Part 1. Definitions.

§ 57D‑9‑01.  Definitions.

Unless otherwise specifically provided, the following definitions apply in this Article:

(1) Articles of organization and conversion. – The document filed by the Secretary of State under G.S. 57D‑9‑22 for the purpose of converting an eligible entity into an LLC.

(2) Converting entity. – An eligible entity that converts into another eligible entity pursuant to Part 2 or Part 3 of this Article 9.

(3) Converting LLC. – A converting entity that is an LLC.

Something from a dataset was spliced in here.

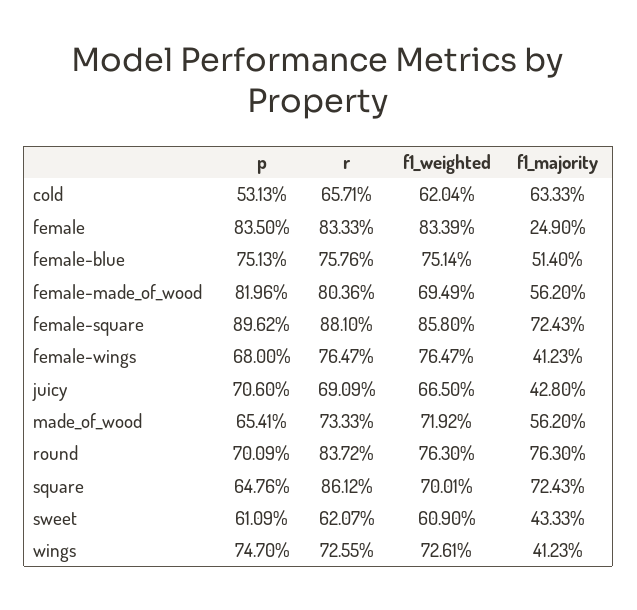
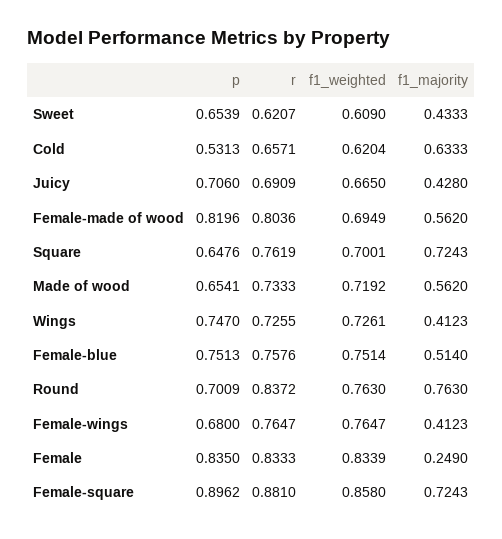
r, square: 0.8612 -> 0.7619
p, sweet: 0.6109 -> 0.6539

(4) Eligible entity. – A corporation, including a professional corporation as defined in G.S. 55B‑2 and a foreign professional corporation defined in G.S. 55B‑16, a domestic or foreign nonprofit corporation, a limited liability company, a domestic or foreign limited partnership, a registered limited liability partnership or foreign limited liability partnership as defined in G.S. 59‑32, or any other partnership as defined in G.S. 59‑36, whether or not formed under the laws of this State.

(5) Merging entity. – An eligible entity that is a party to a merger.

(6) Merging LLC. – A merging entity that is an LLC.

(7) Surviving entity. – The eligible entity into which a converting entity converts or into which an eligible entity is merged. (2013‑157, s. 2.)